Rice beer – I’ll admit, it’s not my favorite. But rice beer is a Japanese staple.
Shochu – Japanese alcohol that is distilled from rice, brown sugar, sweet potatoes, barley, or other plants. It contains a moderate percentage of alcohol and is often drank with a mixer.
Sake – Probably the most famous Japanese alcohol, this one is made by fermenting rice. Unlike beer or wine, it has a much higher alcohol percentage of roughly 15-20%.
Snacks & Candy
Got a sweet tooth? Check out any of these Japanese goodies:
Kit-Kats – Yes, they are American, but Japan is full of different flavored Kit-Kats! Like matcha green tea, strawberry, and fall chestnut.
Pocky – ‘biscuit sticks’ dipped in chocolate, strawberry, or other flavored coatings.
Mochi – Made from rice, this sweet has a gummy-like texture and is usually filled with red bean paste, matcha, or other flavors.
Mochi ice cream – Take the mochi I just described and fill it with ice cream. You’re welcome. (Check out My/Mo in your grocery store’s freezer!)
Watch a Japanese Movie
Anything by Studio Ghibli
If there’s one thing that really stands out in Japanese film, it’s Studio Ghibli. Creator of the famous movies Princess Mononoke, Howl’s Moving Castle, My Neighbor Totoro, Spirited Away, and so many others, Ghibli films are incredible! My favorite? Kiki’s Delivery Service. It’s adorable!
The Grudge & The Ring
Both of these horror films were Americanized and released in the US. But if you want a true scare, watch the original Japanese versions.
An American movie set in Japan, in a place known as “Suicide Forest” at the foot of Mount Fuji. The lead character is played by Natalie Dormer (from Game of Thrones) who goes on a quest to find her missing twin sister in this suspenseful story.
A recent anime that’s not from Studio Ghibli, this film won several awards and is a well-loved romantic fantasy.
Pokemon, Sailor Moon, & One Piece
You can never go wrong with traditional Japanese anime. And each of theses series has enough episodes to entertain you and the kids for ages!
Learn the Lingo
Most people know some basics in Japanese, even if they don’t realize it! Thanks to a famous song about a robot, we know “arigato” means “thank you”. The counterpart? “Doitashimashite” is a very fun way to say “you’re welcome”!

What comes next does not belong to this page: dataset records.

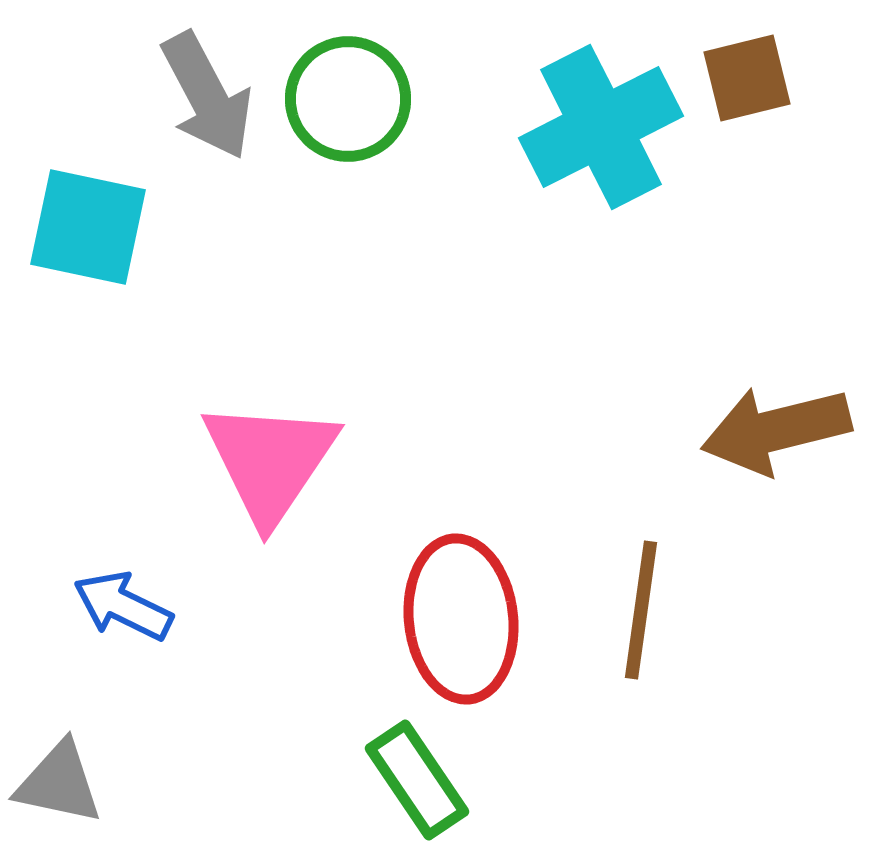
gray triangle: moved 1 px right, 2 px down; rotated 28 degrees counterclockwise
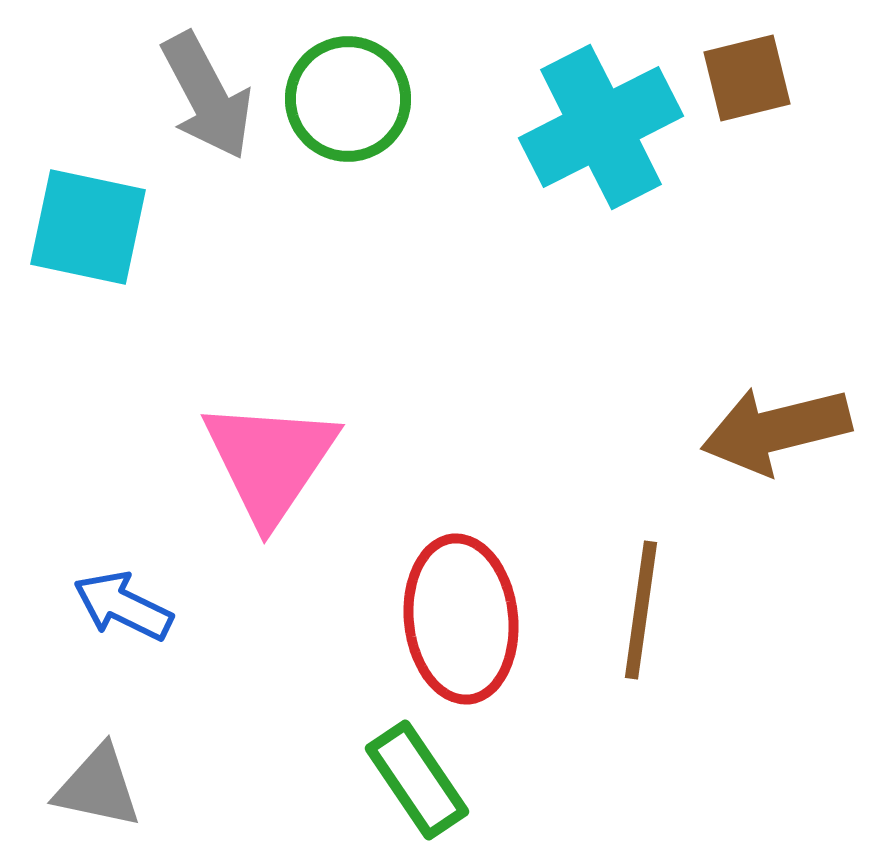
gray triangle: moved 39 px right, 4 px down
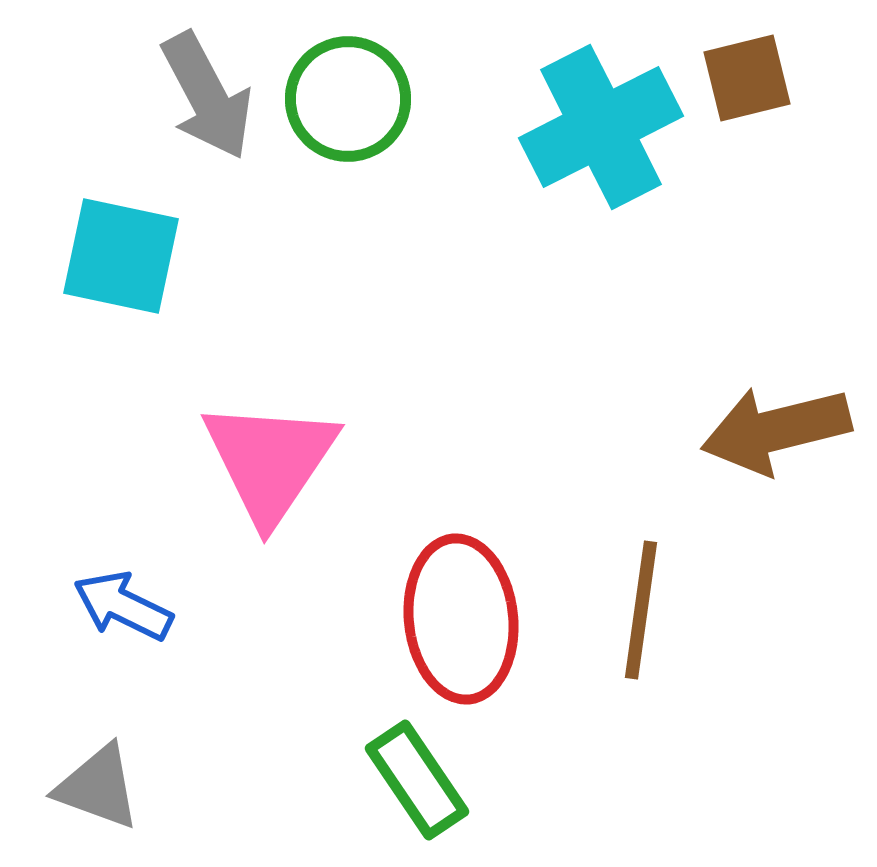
cyan square: moved 33 px right, 29 px down
gray triangle: rotated 8 degrees clockwise
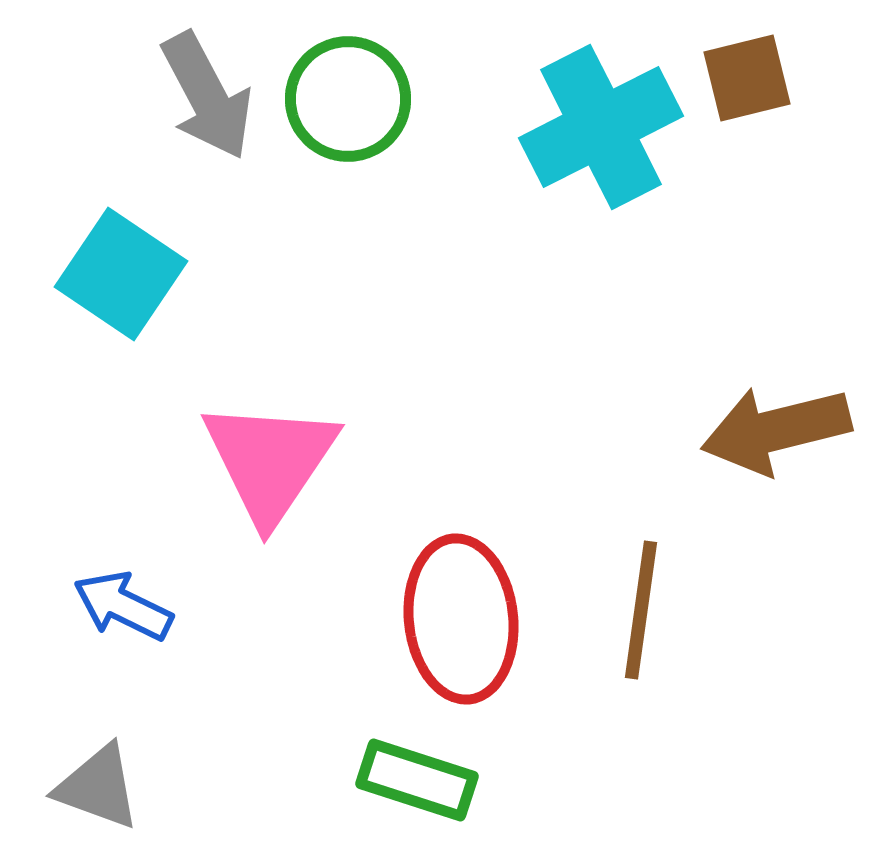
cyan square: moved 18 px down; rotated 22 degrees clockwise
green rectangle: rotated 38 degrees counterclockwise
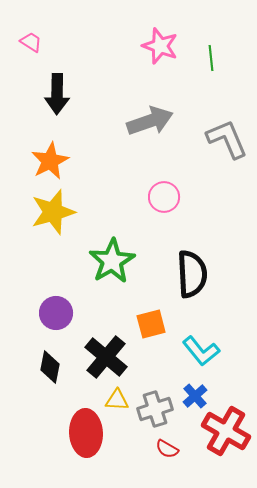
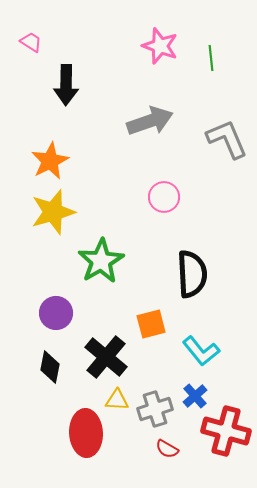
black arrow: moved 9 px right, 9 px up
green star: moved 11 px left
red cross: rotated 15 degrees counterclockwise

When your guests enter your house for your Japanese culture night, greet them with “kon-nichiwa” and bid them farewell with “sayonara”.
Play Japanese Games
Japan is known for so many pop culture staples, and rightfully so. One of the best? Video games! Nintendo has been a favorite for so many years, and there are lots of great options to play. You can choose to go old school with the classic Nintendo or the N64, or you go for something handheld, like the DS or the Switch. Either way, it’s a great way to entertain the family.
Did you know that you can go-kart around the streets of Tokyo? It’s almost like real-life Mario Kart!
Not into video games? There are plenty of board games from Japan as well – and they are all fantastic! My husband and I are huge board game nerds, and we have several Japanese board games on our shelves. A few favorites are Machi Koro, Tokaido, Takenoko, and Sushi Go. Check them out for yourself!
If you want to get out of the house for a short while, take a walk and catch some Pokemon! While the craze to ‘catch them all’ seems to come and go in the US, it is ever-present in Japan. There are even several Pokemon centers around Tokyo!
Lastly, for an even more subdued activity, you can never go wrong with reading some traditional anime comic books. There are so many good ones to choose from!
Enjoy Japan… At Home
Now that you have all the pieces to host your own Japanese culture night, you’re in for a treat! You might just find this a regular occurrence in your house.